Job item – Reproduce the text of the entries below word for word, starting at the very first line and ending with the line that contains "The Villa is", that line included.

Extracted entries –
+-------+

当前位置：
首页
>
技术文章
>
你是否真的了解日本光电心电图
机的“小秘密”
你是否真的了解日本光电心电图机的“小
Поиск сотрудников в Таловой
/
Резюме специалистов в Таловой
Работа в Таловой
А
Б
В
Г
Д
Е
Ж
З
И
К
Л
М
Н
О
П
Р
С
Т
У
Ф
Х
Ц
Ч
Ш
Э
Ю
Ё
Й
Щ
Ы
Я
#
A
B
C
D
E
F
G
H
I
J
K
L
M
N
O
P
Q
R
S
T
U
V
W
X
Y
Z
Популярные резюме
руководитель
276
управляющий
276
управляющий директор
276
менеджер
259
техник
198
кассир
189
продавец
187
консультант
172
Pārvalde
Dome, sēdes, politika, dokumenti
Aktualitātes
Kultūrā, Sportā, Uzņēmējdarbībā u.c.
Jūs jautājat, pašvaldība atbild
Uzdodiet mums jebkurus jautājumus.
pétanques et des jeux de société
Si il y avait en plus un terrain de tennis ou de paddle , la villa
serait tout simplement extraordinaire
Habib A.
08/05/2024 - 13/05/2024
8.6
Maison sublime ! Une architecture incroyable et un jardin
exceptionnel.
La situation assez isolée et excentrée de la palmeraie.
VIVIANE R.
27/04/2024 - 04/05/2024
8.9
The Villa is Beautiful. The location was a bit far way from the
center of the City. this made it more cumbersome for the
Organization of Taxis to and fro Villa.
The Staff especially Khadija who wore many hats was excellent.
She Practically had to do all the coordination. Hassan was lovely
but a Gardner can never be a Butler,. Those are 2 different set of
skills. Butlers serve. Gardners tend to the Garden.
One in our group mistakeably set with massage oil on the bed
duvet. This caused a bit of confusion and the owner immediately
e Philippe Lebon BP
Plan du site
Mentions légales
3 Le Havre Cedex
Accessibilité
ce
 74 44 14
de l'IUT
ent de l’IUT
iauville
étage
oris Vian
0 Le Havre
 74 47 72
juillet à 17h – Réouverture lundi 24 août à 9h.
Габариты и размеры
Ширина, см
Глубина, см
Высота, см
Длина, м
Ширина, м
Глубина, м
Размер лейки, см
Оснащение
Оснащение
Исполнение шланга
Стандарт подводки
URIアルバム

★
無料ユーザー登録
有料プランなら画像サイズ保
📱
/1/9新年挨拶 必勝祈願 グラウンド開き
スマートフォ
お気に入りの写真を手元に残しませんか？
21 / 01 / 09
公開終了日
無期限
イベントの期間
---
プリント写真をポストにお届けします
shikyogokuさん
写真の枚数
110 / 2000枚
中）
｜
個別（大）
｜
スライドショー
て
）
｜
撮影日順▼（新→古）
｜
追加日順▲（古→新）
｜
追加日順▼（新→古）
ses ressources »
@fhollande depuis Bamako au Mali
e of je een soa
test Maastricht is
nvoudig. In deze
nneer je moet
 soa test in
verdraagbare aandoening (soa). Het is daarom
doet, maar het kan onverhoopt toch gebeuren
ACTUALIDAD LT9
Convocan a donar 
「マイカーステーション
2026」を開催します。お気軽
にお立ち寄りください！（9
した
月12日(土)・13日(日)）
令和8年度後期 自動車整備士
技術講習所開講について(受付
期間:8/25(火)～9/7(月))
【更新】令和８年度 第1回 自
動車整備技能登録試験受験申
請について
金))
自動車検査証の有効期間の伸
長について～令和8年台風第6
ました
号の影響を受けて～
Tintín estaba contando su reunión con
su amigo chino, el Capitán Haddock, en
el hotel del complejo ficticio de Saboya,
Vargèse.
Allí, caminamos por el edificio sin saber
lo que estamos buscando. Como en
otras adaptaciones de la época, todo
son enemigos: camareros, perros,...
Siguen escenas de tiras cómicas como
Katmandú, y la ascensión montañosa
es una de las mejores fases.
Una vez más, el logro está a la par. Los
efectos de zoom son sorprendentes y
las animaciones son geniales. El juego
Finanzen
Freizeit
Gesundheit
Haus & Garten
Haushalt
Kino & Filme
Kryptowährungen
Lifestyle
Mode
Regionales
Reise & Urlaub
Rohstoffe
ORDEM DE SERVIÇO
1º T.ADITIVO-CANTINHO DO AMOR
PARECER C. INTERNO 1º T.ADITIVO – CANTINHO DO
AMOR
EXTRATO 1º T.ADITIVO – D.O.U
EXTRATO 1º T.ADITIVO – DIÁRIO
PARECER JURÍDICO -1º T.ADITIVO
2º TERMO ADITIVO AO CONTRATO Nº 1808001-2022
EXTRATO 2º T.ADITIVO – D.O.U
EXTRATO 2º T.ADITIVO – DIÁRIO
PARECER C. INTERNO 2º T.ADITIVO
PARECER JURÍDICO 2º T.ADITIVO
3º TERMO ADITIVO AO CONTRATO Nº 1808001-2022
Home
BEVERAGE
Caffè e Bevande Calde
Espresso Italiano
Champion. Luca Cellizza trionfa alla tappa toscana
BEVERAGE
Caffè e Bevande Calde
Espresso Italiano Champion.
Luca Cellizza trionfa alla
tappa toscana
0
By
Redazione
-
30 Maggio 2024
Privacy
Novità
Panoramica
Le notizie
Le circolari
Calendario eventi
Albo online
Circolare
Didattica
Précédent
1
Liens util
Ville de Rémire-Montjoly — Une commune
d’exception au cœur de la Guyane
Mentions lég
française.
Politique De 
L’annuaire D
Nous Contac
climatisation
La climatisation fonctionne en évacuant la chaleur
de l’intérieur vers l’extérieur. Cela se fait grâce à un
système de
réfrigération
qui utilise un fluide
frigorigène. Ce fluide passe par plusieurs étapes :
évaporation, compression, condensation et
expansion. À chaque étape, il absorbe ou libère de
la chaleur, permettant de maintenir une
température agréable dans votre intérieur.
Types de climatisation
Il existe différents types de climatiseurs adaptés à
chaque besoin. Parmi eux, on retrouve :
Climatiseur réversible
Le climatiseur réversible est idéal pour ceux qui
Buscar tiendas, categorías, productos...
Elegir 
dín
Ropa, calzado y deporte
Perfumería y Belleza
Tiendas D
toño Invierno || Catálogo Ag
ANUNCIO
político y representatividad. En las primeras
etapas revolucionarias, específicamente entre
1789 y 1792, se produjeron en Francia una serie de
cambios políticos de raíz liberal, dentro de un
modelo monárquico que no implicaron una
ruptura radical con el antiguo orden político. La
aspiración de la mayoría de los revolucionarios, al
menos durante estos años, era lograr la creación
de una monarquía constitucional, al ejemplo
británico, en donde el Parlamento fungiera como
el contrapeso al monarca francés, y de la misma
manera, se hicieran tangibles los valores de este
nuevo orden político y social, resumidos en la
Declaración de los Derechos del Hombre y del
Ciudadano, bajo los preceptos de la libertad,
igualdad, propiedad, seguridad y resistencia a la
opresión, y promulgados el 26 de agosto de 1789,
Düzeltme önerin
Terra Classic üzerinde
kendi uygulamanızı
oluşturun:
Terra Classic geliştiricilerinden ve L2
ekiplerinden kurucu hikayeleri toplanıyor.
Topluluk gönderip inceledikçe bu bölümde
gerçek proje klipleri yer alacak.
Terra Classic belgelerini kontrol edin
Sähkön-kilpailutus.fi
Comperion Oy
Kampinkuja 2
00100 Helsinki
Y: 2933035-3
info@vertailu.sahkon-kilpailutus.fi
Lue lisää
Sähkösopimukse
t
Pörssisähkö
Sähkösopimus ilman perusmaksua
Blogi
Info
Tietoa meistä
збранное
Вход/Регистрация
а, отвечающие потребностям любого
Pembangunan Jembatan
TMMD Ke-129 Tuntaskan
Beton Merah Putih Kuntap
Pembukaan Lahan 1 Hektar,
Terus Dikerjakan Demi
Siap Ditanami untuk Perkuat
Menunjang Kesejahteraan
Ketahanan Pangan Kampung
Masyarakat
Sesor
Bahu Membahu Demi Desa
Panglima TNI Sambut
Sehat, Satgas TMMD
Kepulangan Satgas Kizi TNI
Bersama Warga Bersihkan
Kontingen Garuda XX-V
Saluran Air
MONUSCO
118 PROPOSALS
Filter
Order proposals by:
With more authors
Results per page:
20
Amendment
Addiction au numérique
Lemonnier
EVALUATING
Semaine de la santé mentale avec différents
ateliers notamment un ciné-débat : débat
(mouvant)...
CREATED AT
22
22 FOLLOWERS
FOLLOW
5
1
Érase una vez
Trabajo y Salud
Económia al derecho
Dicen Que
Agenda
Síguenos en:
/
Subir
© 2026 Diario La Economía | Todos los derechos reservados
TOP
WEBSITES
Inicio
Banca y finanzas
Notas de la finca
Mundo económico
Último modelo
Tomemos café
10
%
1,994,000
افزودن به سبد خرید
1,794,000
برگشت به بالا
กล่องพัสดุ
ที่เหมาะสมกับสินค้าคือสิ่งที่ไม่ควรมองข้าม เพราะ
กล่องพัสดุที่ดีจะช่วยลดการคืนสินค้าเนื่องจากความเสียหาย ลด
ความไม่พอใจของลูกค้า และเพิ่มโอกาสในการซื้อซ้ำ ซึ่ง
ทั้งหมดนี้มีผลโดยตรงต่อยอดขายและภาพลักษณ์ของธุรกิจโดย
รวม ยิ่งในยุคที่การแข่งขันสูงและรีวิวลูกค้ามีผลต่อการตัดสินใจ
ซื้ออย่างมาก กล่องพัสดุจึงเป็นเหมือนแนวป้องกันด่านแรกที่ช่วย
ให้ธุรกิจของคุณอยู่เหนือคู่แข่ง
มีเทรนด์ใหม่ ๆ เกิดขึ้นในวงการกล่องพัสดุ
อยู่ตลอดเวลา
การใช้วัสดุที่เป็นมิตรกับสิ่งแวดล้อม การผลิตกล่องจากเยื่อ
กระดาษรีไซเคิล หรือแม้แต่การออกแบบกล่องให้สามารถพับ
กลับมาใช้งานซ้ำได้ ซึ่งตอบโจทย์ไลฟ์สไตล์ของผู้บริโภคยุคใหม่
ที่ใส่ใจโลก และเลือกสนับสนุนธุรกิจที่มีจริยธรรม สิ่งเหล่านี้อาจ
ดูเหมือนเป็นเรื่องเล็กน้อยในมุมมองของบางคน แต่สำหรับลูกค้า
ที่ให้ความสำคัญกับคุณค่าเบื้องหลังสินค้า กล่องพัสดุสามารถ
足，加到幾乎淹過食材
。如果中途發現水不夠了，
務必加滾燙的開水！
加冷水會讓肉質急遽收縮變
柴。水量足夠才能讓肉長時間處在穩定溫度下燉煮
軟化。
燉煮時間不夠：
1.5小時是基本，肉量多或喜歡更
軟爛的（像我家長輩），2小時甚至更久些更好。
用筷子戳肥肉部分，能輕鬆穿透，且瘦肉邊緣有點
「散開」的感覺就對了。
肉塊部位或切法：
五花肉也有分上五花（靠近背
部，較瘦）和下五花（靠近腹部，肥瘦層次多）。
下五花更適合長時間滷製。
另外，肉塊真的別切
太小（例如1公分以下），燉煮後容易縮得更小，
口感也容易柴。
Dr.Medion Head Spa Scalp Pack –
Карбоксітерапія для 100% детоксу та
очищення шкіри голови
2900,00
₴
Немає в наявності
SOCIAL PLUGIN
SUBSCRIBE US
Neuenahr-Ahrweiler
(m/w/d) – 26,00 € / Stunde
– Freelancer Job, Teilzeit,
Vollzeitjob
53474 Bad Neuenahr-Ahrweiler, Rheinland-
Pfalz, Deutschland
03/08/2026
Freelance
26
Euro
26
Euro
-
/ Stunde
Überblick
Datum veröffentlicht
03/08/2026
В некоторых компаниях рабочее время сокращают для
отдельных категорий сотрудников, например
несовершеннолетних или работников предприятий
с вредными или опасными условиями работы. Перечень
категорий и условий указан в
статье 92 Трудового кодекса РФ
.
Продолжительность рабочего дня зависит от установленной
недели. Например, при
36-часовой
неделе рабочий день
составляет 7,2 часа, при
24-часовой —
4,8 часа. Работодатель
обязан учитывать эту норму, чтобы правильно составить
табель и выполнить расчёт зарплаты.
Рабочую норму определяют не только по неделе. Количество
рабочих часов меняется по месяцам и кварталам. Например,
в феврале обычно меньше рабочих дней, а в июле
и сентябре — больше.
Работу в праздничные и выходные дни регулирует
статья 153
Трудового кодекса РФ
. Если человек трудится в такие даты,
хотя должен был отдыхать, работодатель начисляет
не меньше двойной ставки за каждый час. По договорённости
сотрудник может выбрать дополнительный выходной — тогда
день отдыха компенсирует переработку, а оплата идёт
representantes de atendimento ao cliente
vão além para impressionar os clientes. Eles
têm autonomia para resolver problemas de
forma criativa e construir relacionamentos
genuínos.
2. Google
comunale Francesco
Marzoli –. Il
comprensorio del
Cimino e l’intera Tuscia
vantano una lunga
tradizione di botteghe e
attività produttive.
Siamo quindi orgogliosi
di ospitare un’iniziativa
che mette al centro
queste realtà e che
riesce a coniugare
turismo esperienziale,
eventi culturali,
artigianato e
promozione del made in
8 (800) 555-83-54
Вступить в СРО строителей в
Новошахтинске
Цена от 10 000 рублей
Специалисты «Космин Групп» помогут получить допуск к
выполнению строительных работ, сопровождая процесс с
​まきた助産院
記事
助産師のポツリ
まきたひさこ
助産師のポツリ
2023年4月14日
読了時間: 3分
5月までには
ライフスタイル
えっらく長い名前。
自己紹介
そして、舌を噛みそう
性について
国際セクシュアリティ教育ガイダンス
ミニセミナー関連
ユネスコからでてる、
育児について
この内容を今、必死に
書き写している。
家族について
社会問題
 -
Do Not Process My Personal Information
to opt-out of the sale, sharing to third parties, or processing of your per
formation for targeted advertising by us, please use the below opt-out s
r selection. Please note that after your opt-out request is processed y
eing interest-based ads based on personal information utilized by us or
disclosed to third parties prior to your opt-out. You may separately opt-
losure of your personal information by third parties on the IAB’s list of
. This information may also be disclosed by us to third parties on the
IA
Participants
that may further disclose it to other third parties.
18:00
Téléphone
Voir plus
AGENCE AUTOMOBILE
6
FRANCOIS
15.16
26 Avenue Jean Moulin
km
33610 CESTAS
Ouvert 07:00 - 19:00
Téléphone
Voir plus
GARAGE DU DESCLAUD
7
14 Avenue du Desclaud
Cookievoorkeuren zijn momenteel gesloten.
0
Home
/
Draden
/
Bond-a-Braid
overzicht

+-------+

Output for this exercise –
当前位置：
首页
>
技术文章
>
你是否真的了解日本光电心电图
机的“小秘密”
你是否真的了解日本光电心电图机的“小
Поиск сотрудников в Таловой
/
Резюме специалистов в Таловой
Работа в Таловой
А
Б
В
Г
Д
Е
Ж
З
И
К
Л
М
Н
О
П
Р
С
Т
У
Ф
Х
Ц
Ч
Ш
Э
Ю
Ё
Й
Щ
Ы
Я
#
A
B
C
D
E
F
G
H
I
J
K
L
M
N
O
P
Q
R
S
T
U
V
W
X
Y
Z
Популярные резюме
руководитель
276
управляющий
276
управляющий директор
276
менеджер
259
техник
198
кассир
189
продавец
187
консультант
172
Pārvalde
Dome, sēdes, politika, dokumenti
Aktualitātes
Kultūrā, Sportā, Uzņēmējdarbībā u.c.
Jūs jautājat, pašvaldība atbild
Uzdodiet mums jebkurus jautājumus.
pétanques et des jeux de société
Si il y avait en plus un terrain de tennis ou de paddle , la villa
serait tout simplement extraordinaire
Habib A.
08/05/2024 - 13/05/2024
8.6
Maison sublime ! Une architecture incroyable et un jardin
exceptionnel.
La situation assez isolée et excentrée de la palmeraie.
VIVIANE R.
27/04/2024 - 04/05/2024
8.9
The Villa is Beautiful. The location was a bit far way from the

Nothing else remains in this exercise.